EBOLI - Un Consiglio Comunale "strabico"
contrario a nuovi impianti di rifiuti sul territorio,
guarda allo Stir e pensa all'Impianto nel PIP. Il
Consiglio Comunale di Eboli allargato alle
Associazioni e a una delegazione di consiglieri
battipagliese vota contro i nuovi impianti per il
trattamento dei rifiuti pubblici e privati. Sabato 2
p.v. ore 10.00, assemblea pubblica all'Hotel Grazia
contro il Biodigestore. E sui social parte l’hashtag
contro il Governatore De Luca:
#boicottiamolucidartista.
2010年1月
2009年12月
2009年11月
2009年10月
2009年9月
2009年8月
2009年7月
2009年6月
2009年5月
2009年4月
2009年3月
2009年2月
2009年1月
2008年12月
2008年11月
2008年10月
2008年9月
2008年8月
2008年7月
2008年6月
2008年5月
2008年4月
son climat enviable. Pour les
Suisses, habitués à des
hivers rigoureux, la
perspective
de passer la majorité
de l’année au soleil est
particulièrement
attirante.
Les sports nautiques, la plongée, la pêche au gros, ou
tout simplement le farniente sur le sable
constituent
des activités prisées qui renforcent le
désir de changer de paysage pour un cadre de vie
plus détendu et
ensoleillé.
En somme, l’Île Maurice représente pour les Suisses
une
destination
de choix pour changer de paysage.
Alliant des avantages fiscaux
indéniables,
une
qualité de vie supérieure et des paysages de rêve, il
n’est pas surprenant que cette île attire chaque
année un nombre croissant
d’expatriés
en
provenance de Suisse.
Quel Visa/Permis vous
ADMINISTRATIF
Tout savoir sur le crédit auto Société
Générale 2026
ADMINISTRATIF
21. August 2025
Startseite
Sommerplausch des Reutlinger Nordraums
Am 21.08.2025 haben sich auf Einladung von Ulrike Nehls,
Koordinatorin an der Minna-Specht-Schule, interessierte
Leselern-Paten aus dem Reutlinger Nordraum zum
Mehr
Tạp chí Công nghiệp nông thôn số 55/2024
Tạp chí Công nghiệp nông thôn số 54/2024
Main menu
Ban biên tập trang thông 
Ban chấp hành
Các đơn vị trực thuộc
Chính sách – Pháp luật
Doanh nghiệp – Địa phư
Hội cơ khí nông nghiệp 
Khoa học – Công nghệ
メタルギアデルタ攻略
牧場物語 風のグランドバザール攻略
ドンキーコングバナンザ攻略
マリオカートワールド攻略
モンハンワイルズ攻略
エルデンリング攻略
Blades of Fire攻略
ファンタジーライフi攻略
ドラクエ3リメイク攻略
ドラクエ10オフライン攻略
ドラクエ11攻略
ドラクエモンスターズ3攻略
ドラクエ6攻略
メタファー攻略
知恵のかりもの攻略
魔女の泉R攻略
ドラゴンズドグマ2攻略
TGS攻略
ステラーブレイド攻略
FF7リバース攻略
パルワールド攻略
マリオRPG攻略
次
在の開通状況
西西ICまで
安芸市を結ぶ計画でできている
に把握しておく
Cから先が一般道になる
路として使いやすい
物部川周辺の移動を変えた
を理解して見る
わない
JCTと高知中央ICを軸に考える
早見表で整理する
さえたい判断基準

#### Exercise requirements
All the material above should be copied word for word.

#### Result of this task
EBOLI - Un Consiglio Comunale "strabico"
contrario a nuovi impianti di rifiuti sul territorio,
guarda allo Stir e pensa all'Impianto nel PIP. Il
Consiglio Comunale di Eboli allargato alle
Associazioni e a una delegazione di consiglieri
battipagliese vota contro i nuovi impianti per il
trattamento dei rifiuti pubblici e privati. Sabato 2
p.v. ore 10.00, assemblea pubblica all'Hotel Grazia
contro il Biodigestore. E sui social parte l’hashtag
contro il Governatore De Luca:
#boicottiamolucidartista.
2010年1月
2009年12月
2009年11月
2009年10月
2009年9月
2009年8月
2009年7月
2009年6月
2009年5月
2009年4月
2009年3月
2009年2月
2009年1月
2008年12月
2008年11月
2008年10月
2008年9月
2008年8月
2008年7月
2008年6月
2008年5月
2008年4月
son climat enviable. Pour les
Suisses, habitués à des
hivers rigoureux, la
perspective
de passer la majorité
de l’année au soleil est
particulièrement
attirante.
Les sports nautiques, la plongée, la pêche au gros, ou
tout simplement le farniente sur le sable
constituent
des activités prisées qui renforcent le
désir de changer de paysage pour un cadre de vie
plus détendu et
ensoleillé.
En somme, l’Île Maurice représente pour les Suisses
une
destination
de choix pour changer de paysage.
Alliant des avantages fiscaux
indéniables,
une
qualité de vie supérieure et des paysages de rêve, il
n’est pas surprenant que cette île attire chaque
année un nombre croissant
d’expatriés
en
provenance de Suisse.
Quel Visa/Permis vous
ADMINISTRATIF
Tout savoir sur le crédit auto Société
Générale 2026
ADMINISTRATIF
21. August 2025
Startseite
Sommerplausch des Reutlinger Nordraums
Am 21.08.2025 haben sich auf Einladung von Ulrike Nehls,
Koordinatorin an der Minna-Specht-Schule, interessierte
Leselern-Paten aus dem Reutlinger Nordraum zum
Mehr
Tạp chí Công nghiệp nông thôn số 55/2024
Tạp chí Công nghiệp nông thôn số 54/2024
Main menu
Ban biên tập trang thông 
Ban chấp hành
Các đơn vị trực thuộc
Chính sách – Pháp luật
Doanh nghiệp – Địa phư
Hội cơ khí nông nghiệp 
Khoa học – Công nghệ
メタルギアデルタ攻略
牧場物語 風のグランドバザール攻略
ドンキーコングバナンザ攻略
マリオカートワールド攻略
モンハンワイルズ攻略
エルデンリング攻略
Blades of Fire攻略
ファンタジーライフi攻略
ドラクエ3リメイク攻略
ドラクエ10オフライン攻略
ドラクエ11攻略
ドラクエモンスターズ3攻略
ドラクエ6攻略
メタファー攻略
知恵のかりもの攻略
魔女の泉R攻略
ドラゴンズドグマ2攻略
TGS攻略
ステラーブレイド攻略
FF7リバース攻略
パルワールド攻略
マリオRPG攻略
次
在の開通状況
西西ICまで
安芸市を結ぶ計画でできている
に把握しておく
Cから先が一般道になる
路として使いやすい
物部川周辺の移動を変えた
を理解して見る
わない
JCTと高知中央ICを軸に考える
早見表で整理する
さえたい判断基準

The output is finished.